Here's the most irritating office jargon, as ranked by workers

 
Rebecca Smith
It's a no-brainer to delete emails telling you they have a game changer to discuss
It's a no-brainer to delete emails telling you they have a game changer to discuss (Source: Getty)

Some emails will make you hit the delete button a sentence in.

And you're probably much more likely to bin the message in question should it feature phrases like "touch base", "blue sky thinking" or "we're on a journey". That's according to a Glassdoor survey of 2,000 people to find out just what employees find most irritating on the office jargon front.

Read more: Baffling people into buying works – but drop the jargon, say it like it is

Some of the phrases mentioned are well-known as expressions guaranteed to make people grind their teeth... Stay clear of "game changer" and "run it up the flagpole" at all costs.

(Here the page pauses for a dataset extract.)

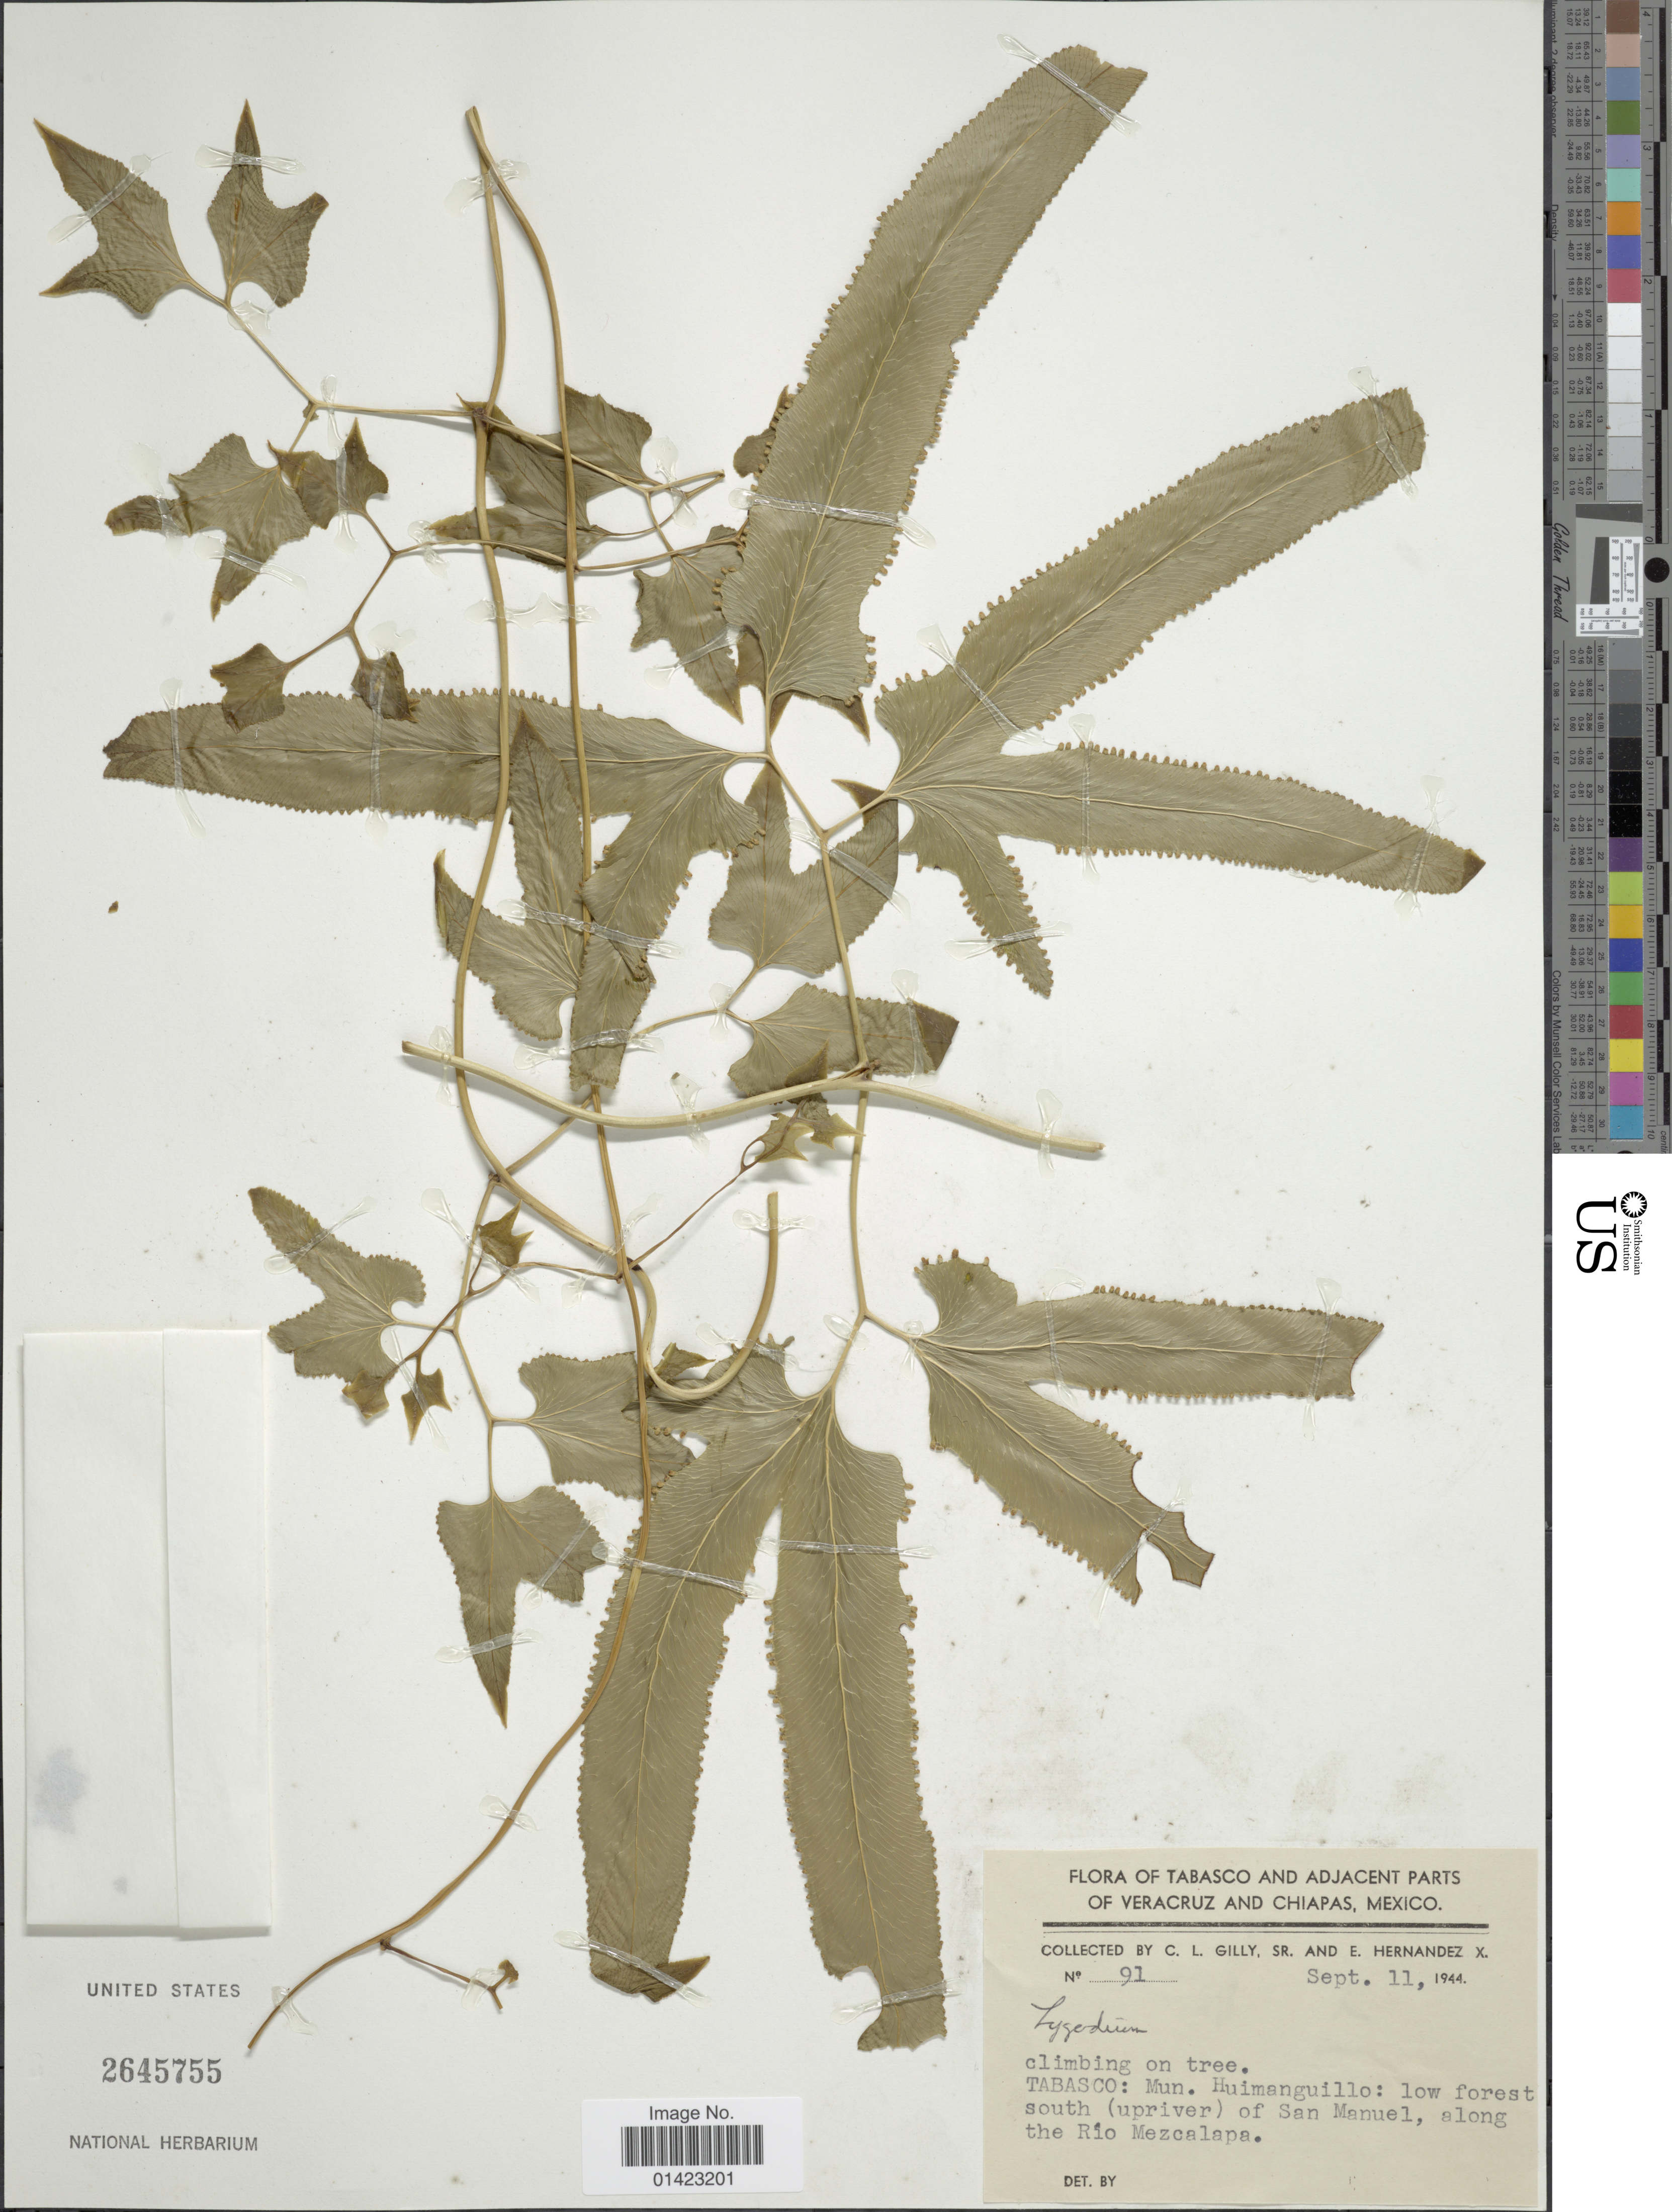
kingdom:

Others though, are slightly more colourful and a little more unusual.

Still, employees weren't keen on "punch a puppy" (who would be?), and "let's get our ducks in a row".

Here's a rundown of the UK's worst office jargon:

Rank Phrase
1. Touch base (24 per cent of employees)
2. Blue sky thinking (21 per cent of employees)
3. We're on a journey (13 per cent)
4. Game changer (13 per cent)
5. No-brainer (13 per cent)
6. Thought shower (11 per cent)
7. Run it up the flagpole (11 per cent)
8. If you don't like it, get off the bus (10 per cent)
9. Mission statement (10 per cent)
10. Pick it up and run with it (10 per cent)
11. Punch a puppy (Nine per cent)
12. Let's get our ducks in a row (Nine per cent)

Honourable misses that nearly made the cut, but were just not quite irritating enough, included "stakeholder", "paradigm shift", "bandwidth", and "roadmap".

Glassdoor has also offered up a few tips for job seekers on the best way to deal with jargon:

  1. Don't overuse buzzwords in an interview... particularly those you're not quite sure what they mean.
  2. Research the language that current employees use - if the firm's Twitter feed is keen on "blue sky thinking", its current workforce may well be too...
  3. Don't fill your CV with jargon, as chances are, it will look like you don't know what you're talking about.